Henüz iddia etmiyorum ki memleket bütün menabi-i serveti inkişaf etmiş ve milleti layık olduğu saadetin refaha isal için hükümet-i cumhuriyenin yed-i istifadesine geçmiştir. Fakat bugüne kadar olduğu gibi teşebbüsat-ı milliyemizde iman ile muvaffakiyet ve iman ile azimkârane yürüyecek olursak ki yürüyeceğiz, bu son işaret ettiğim nokta-i muvaffakiyet ve hatta tamamen mütehallid olacaktır.

Binaenaleyh efendiler, sizin içinde bulunduğunuz mesai ve teşebbüsatınızın hedefi milletin hayati bir meselesini, ırkı bir meselesini, medeni bir meselesini hale matuf bulundukça önünde mütereddit durduğunuz maddi manianın kendiliğinden mütereffi! olacağına ve bunun önüne çıkan müşkülatın kendinden hallolunacağına şüpheniz kalmasın.

Efendiler, cihanda spor hayatı, spor âlemi mühimdir. Bunu siz mütehassıslara izahtan müstağniyim. Bu kadar mühim olan spor hayatı bizim için daha mühimdir. Çünkü ırk meselesidir. Irkın ıslah ve küşayişi meselesidir, ıstıfâsı meselesidir. Ve hatta biraz da medeniyet meselesidir.

──────────────────────────────

§ **Yapılacak Çalışma**:
**A)** Spor hakkındaki konuşmada "Henüz iddia etmiyorum" ile başlayıp "hallolunacağına şüpheniz kalmasın." ile biten bölümü hiçbir değişiklik yapmadan kopyalayınız.
**B)** Spor hakkındaki konuşmayı son cümlesinden sonra devam ettiriniz.
Sonraki materyale bu çalışmada ihtiyaç yoktur.

§ **Sağlanan Materyal**:
──────────────────────────────

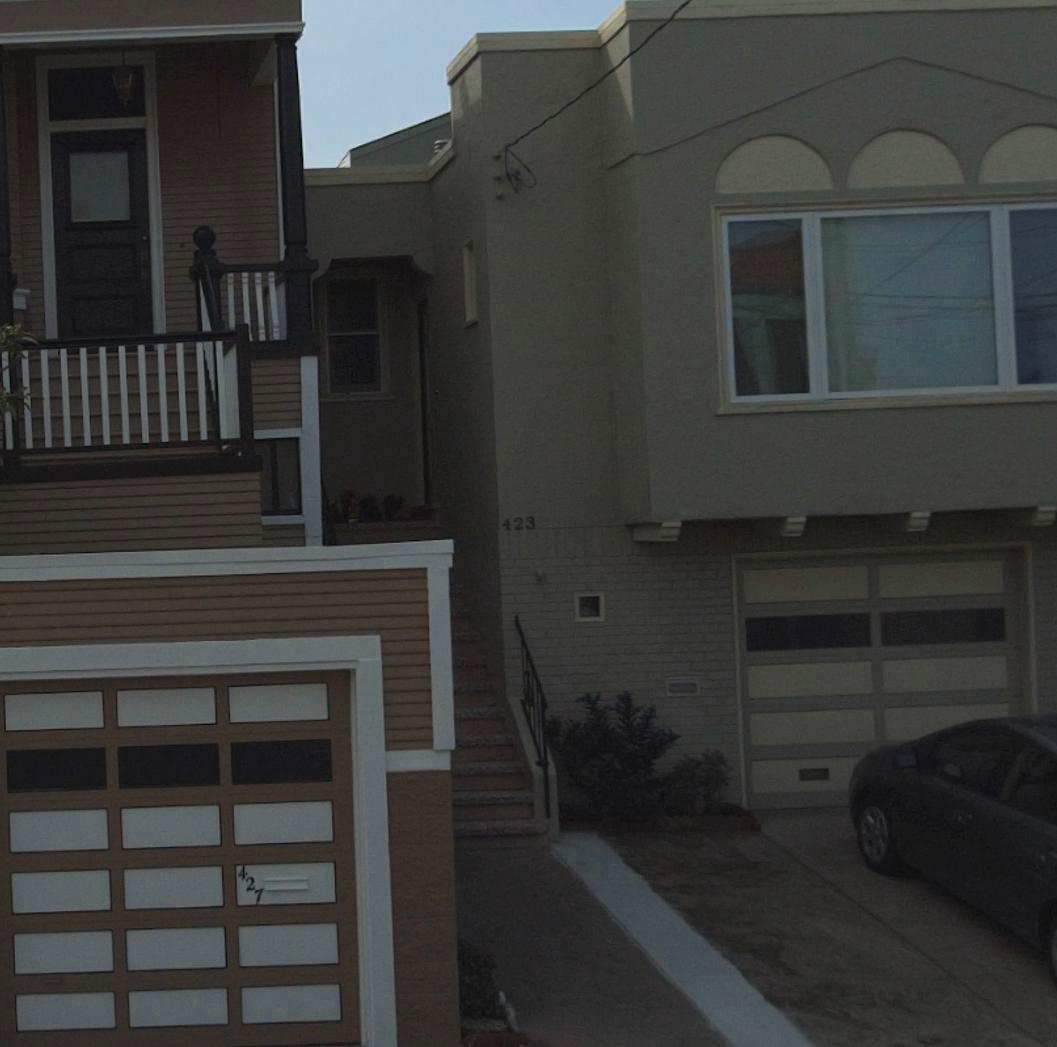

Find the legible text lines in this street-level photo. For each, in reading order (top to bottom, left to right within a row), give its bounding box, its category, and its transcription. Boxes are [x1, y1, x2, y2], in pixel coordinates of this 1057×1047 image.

──────────────────────────────

§ **Yanıt Olarak**:
**A)**
Henüz iddia etmiyorum ki memleket bütün menabi-i serveti inkişaf etmiş ve milleti layık olduğu saadetin refaha isal için hükümet-i cumhuriyenin yed-i istifadesine geçmiştir. Fakat bugüne kadar olduğu gibi teşebbüsat-ı milliyemizde iman ile muvaffakiyet ve iman ile azimkârane yürüyecek olursak ki yürüyeceğiz, bu son işaret ettiğim nokta-i muvaffakiyet ve hatta tamamen mütehallid olacaktır.

Binaenaleyh efendiler, sizin içinde bulunduğunuz mesai ve teşebbüsatınızın hedefi milletin hayati bir meselesini, ırkı bir meselesini, medeni bir meselesini hale matuf bulundukça önünde mütereddit durduğunuz maddi manianın kendiliğinden mütereffi! olacağına ve bunun önüne çıkan müşkülatın kendinden hallolunacağına şüpheniz kalmasın.

**B)**
Ben bu noktaları size ayrı ayrı izah etmek istemiyorum. Çünkü siz esasen meşgulsünüz. Yalnız ben millette, evlad-ı memlekette sporculuğun nazarımda ne kadar mühim olduğunu izah için şunu diyebilirim ki: Mukaddes vatanı, Türk milletinin yüksek şeref ve menfaatini müdafaa eden ordudur. Bundan daha mühim, daha ali bir istinat mutasavver midir? Bahusus bugünkü cumhuriyet ordusundan bahsolunurken bundan daha ali bir kuvvet mutasavver midir?

İşte bu kıymetli, bu yüksek, bu ali kuvvetin huzurunda size hitaben diyorum ki:

Bütün milleti ve bütün memleket evlatlarını sportmen yapmak için sarf olunan mesainin ehemmiyet ve kutsiyeti aynı derecede kıymetli ve mühimdir ve şerefli ordumuza kıymetli bir menba teşkil edebilmek nokta-i nazarından kahraman ordumuzca da en ali hissiyat ile takdir, takdis ve himaye olunmaya şayan olan bir menba kutsiyetini ihraz eder.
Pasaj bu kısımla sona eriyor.